Early Cretaceous (146–115 Ma) magmatism in the region of Mt. Hermon, Northern Israel, is part of an extensive Mesozoic igneous province within the Levant associated with the evolution of the Neotethyan passive margin of Gondwana. The initial stages of activity were characterised by the emplacement of tholeiitic dykes (146–140 Ma) which were uplifted and eroded prior to the eruption of a sequence of alkali basalts, basanites and more differentiated alkaline lavas and pyroclastics from 127 to 120 Ma.

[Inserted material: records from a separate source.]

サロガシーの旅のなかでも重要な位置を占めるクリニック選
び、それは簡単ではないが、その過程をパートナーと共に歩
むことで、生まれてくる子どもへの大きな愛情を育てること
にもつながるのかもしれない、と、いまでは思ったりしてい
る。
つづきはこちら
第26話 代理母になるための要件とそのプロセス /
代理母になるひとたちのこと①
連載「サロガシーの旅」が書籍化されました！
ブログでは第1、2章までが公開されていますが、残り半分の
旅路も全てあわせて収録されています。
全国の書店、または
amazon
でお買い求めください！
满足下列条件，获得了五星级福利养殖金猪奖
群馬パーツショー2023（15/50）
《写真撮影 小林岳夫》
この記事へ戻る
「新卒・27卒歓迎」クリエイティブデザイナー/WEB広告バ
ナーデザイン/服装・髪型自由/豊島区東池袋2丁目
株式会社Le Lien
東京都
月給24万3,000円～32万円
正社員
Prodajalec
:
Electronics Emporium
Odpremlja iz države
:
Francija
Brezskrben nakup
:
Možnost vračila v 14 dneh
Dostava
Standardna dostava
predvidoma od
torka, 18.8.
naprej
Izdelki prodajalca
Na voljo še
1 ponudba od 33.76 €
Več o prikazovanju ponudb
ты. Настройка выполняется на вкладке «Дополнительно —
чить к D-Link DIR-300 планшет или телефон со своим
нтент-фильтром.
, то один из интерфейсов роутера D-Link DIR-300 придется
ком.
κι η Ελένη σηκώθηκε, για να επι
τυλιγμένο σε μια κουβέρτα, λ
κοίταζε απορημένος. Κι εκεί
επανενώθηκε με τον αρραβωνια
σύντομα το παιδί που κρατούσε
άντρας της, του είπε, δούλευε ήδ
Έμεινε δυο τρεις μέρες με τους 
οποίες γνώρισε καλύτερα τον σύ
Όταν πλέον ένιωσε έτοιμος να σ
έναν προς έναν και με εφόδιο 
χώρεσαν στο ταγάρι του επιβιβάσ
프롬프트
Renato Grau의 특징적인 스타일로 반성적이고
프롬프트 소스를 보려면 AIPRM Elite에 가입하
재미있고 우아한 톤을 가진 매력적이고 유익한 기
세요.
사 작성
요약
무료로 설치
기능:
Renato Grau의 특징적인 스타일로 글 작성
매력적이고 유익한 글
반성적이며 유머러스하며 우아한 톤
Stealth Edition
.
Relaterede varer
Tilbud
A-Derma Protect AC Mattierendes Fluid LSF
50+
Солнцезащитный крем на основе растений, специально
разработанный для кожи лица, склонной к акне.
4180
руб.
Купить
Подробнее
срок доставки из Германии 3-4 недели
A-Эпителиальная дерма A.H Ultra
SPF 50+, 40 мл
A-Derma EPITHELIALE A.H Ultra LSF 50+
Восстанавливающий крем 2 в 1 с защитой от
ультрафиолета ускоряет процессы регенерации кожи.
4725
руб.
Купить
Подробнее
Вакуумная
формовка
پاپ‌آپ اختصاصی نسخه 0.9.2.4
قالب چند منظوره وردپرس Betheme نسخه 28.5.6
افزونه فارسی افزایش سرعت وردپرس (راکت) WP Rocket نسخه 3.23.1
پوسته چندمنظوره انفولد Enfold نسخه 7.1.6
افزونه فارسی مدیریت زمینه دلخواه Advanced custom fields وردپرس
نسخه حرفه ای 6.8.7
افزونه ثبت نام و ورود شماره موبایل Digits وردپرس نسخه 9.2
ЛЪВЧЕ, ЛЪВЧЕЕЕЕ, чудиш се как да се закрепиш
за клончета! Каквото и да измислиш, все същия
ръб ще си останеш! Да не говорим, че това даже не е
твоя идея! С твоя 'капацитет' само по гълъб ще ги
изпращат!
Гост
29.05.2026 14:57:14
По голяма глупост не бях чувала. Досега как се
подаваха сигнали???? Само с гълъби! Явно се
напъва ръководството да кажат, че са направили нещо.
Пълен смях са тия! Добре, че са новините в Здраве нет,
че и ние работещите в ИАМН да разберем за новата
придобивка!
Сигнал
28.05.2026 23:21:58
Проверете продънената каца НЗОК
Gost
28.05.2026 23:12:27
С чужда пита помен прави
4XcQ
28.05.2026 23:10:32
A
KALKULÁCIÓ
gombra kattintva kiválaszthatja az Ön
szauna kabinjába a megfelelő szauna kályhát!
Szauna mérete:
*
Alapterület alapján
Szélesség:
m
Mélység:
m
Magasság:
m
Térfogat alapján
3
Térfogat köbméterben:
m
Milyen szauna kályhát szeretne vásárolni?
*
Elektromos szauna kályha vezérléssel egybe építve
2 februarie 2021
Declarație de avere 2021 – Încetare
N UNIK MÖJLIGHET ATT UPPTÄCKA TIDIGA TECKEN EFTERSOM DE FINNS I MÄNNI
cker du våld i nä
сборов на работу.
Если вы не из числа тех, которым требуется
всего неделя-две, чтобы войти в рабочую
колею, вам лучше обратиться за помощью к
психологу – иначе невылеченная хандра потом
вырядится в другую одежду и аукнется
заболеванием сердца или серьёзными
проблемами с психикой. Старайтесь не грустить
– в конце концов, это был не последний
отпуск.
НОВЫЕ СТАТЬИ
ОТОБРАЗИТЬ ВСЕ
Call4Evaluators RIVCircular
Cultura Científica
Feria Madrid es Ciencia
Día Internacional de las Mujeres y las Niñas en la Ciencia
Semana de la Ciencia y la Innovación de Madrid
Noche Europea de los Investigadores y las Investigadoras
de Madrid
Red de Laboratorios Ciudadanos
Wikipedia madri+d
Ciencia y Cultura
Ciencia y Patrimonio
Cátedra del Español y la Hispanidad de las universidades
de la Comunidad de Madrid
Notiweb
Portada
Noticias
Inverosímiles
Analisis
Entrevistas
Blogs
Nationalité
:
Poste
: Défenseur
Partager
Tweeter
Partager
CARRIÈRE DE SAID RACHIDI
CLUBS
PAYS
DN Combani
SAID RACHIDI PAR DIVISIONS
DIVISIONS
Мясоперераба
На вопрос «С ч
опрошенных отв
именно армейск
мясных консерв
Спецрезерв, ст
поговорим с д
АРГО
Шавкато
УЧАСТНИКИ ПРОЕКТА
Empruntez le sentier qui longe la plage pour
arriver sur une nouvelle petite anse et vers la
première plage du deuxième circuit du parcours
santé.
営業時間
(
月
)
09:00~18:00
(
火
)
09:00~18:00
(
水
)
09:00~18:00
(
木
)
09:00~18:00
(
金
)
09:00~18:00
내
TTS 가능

The latest stages of activity (120–115 Ma) were highly explosive, resulting in the emplacement of diatreme breccias. Trace element and Sr-Nd-Pb isotope data for the most primitive Early Cretaceous mafic igneous rocks sampled suggest that they were derived by mixing of melts derived by variable degrees of partial melting of both garnet- and spinel-peridotite-facies mantle sources. Though isotopically heterogeneous, the source of the magmas has many similarities to that of HIMU oceanic island basalts. Earlier Liassic (200 Ma) transitional basalts and Neogene–Quaternary (15–0 Ma) alkali basalts erupted within northern Israel also have HIMU affinities. The petrogenesis of the Early Cretaceous and Cenozoic basalts is explained by partial melting of a lithospheric mantle protolith metasomatically enriched during the Liassic volcanic phase, which may be plume-related.